» **PROBLEM TO WORK ON**
The word "Missoula" appears in some lines of the entries. Say how many, and give nothing but the number.

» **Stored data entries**
--------------------------------

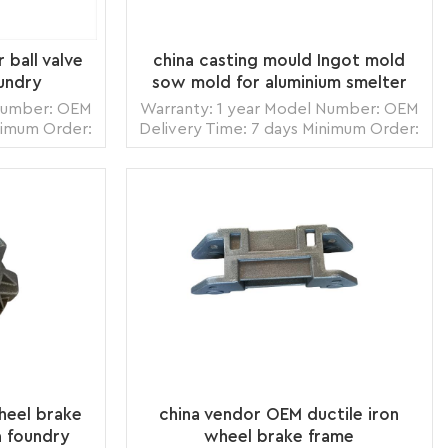
r ball valve
china casting mould Ingot mold
undry
sow mold for aluminium smelter
foundry
 Number: OEM
Warranty: 1 year Model Number: OEM
nimum Order:
Delivery Time: 7 days Minimum Order:
zhou,China
1 piece Origin: Zhangzhou,China
 Land, Air
Transportation: Ocean, Land, Air
s per month
Supply Ability: 5000pcs per month
box, carton
Packing: wooden crate box, carton
READ MORE
ack
box, bubble pack
heel brake
china vendor OEM ductile iron
a foundry
wheel brake frame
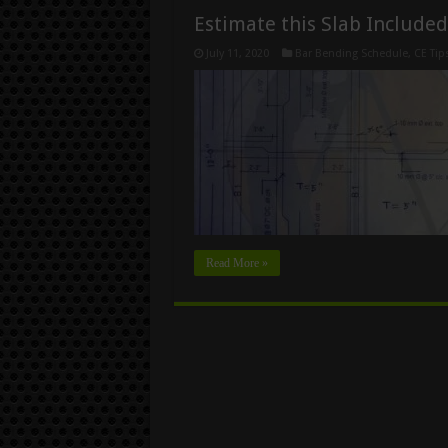
Estimate this Slab Include
July 11, 2020
Bar Bending Schedule
,
CE Tip
Read More »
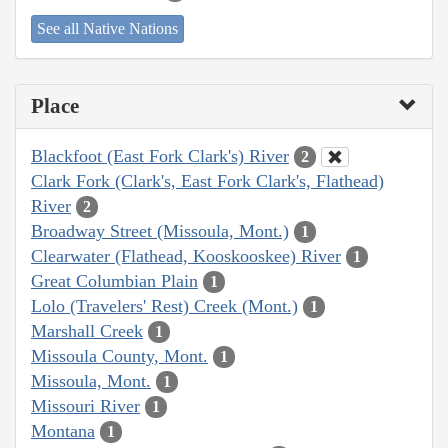
See all Native Nations
Place
Blackfoot (East Fork Clark's) River
2
Clark Fork (Clark's, East Fork Clark's, Flathead)
River
2
Broadway Street (Missoula, Mont.)
1
Clearwater (Flathead, Kooskooskee) River
1
Great Columbian Plain
1
Lolo (Travelers' Rest) Creek (Mont.)
1
Marshall Creek
1
Missoula County, Mont.
1
Missoula, Mont.
1
Missouri River
1
Montana
1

--------------------------------

» **REPLY TO THE EXERCISE**
3